A FORÇA QUE ENCONTRO EM TI - CAPÍTULO EXTRA 1: EMMETT E O CHOQUE DE REALIDADE

Um conto erótico de Escrevo Amor
Categoria: Gay
Contém 2881 palavras
Data: 10/04/2025 06:15:13

NARRADOR: EMMETT

Eu não lembro de muita coisa das últimas vinte e quatro horas. A mente é estranha... apaga os detalhes pra gente não enlouquecer, talvez. Só sei que havia dor. Uma dor absurda. E frio. Um frio que vinha de dentro, como se minha alma tivesse congelado junto com aquele pedaço do meu corpo que agora não existe mais.

Acordei aqui, neste centro de apoio, cercado por paredes improvisadas e cheiros misturados de antisséptico, sangue e fumaça. E ao meu lado... George. O mesmo George que eu costumava ridicularizar. O mesmo George que eu tratei como se ele fosse inferior, só porque ele teve a coragem de ser quem é. E agora, ironicamente, foi ele quem me tirou dos escombros. Ele salvou a minha vida.

A verdade? Eu nunca odiei o George. Eu me odiava. Porque desde cedo eu soube quem eu era. E desde cedo aprendi a esconder. Fingir. Adaptar.

Meu nome é Emmett Montgomery-Kerr. Filho da Sharon Montgomery-Kerr, advogada formada com honras em Harvard, e do Abraham Montgomery-Kerr, engenheiro do MIT. Eu fui moldado para ser uma extensão do sucesso deles. Um projeto em desenvolvimento, um troféu vivo. Não havia espaço para falhas. Muito menos para algo "fora do padrão". E ser gay... bom, isso não era nem uma opção.

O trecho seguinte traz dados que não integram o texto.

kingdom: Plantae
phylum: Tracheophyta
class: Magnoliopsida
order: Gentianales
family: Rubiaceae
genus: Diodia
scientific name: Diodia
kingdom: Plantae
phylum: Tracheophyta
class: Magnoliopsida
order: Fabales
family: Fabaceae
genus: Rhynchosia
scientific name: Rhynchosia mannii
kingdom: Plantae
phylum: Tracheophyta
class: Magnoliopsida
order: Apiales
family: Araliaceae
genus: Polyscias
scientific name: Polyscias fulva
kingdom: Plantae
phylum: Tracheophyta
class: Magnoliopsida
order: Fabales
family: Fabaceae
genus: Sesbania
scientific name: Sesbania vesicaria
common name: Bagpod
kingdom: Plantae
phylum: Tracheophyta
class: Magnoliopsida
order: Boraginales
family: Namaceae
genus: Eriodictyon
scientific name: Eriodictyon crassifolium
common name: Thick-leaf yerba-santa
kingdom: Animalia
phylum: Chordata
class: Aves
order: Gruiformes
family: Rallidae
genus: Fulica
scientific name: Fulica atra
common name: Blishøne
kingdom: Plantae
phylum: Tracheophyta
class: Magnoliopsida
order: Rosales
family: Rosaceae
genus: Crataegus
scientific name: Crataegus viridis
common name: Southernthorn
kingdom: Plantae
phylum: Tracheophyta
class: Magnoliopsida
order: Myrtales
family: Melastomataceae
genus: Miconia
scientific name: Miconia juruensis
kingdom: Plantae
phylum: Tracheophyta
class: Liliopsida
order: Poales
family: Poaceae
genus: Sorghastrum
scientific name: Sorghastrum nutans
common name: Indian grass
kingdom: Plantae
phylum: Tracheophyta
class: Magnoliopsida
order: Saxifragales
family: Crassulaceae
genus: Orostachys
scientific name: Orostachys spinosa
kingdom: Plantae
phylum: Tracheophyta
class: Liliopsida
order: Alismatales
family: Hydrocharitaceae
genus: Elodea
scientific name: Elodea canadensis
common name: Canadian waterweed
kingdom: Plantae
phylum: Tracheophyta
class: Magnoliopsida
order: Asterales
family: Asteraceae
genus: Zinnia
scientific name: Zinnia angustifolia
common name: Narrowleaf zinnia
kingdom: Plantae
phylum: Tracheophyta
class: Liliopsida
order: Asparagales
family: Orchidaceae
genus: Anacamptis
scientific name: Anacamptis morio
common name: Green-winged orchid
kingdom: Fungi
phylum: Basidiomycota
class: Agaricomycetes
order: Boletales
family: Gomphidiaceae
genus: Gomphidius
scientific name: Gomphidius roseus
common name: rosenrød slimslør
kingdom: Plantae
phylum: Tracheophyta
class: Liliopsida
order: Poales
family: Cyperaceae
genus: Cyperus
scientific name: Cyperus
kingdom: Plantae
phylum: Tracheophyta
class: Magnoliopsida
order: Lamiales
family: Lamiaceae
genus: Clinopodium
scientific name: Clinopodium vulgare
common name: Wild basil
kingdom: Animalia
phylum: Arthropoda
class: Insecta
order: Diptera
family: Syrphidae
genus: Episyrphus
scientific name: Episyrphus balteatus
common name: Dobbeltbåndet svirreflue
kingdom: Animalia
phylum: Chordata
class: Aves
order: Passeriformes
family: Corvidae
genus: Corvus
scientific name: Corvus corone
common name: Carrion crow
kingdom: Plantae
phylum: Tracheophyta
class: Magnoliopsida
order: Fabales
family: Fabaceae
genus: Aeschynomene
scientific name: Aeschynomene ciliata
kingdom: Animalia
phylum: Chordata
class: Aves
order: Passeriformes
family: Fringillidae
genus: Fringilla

Então, virei esse cara introspectivo. Sempre na defensiva. O tipo que não aceita piadas, mas sabe exatamente como atingi-las de volta com mais força. Era minha forma de me proteger. Quando George se assumiu, eu reagi com sarcasmo. Talvez inveja. Ele fez o que eu nunca tive coragem. Ele foi livre.

E agora, aqui estou eu. Com um vazio no lugar do meu braço direito. Um buraco que lateja e me lembra que, no fim, sou um covarde. E talvez mereça essa dor. O frio. A perda.

— Nós fizemos de tudo para salvá-lo. — Explicou o médico, a voz arrastada pelo cansaço, mostrando à minha mãe as fotos do meu braço antes da amputação. Eu desviei o olhar.

— Meu Deus, o que vai ser do meu filho? Deformado desse jeito nunca vai entrar em uma boa universidade. — As palavras da minha mãe cortaram o ar como uma navalha.

É estranho. Eu já esperava algo assim... mas ouvir de verdade ainda doeu. Como se o valor que eu tivesse estivesse ligado só à perfeição física e à aprovação acadêmica. Como se a minha dor fosse secundária diante das expectativas dela.

— Senhora, isso não vai impedir o Emmett de fazer nada. — o Dr. Murphy respondeu com firmeza. Deus o abençoe. — E onde está o pai do rapaz?

— O meu marido está preso na empresa. Graças a Deus que o furacão não o alcançou. Ele está tentando vir para cá. — A voz dela tremeu. Pela primeira vez, vi minha mãe despedaçada. Sem maquiagem, sem elegância, sem controle. O Furacão Fernandes destruiu muito mais que paredes.

— Senhora Montgomery-Kerr, o momento é delicado e o seu filho vai precisar de todo apoio. — o médico continuou, pegando uns papéis em cima da mesa plástica. — Eu preciso checar outros pacientes, por favor, tentem descansar.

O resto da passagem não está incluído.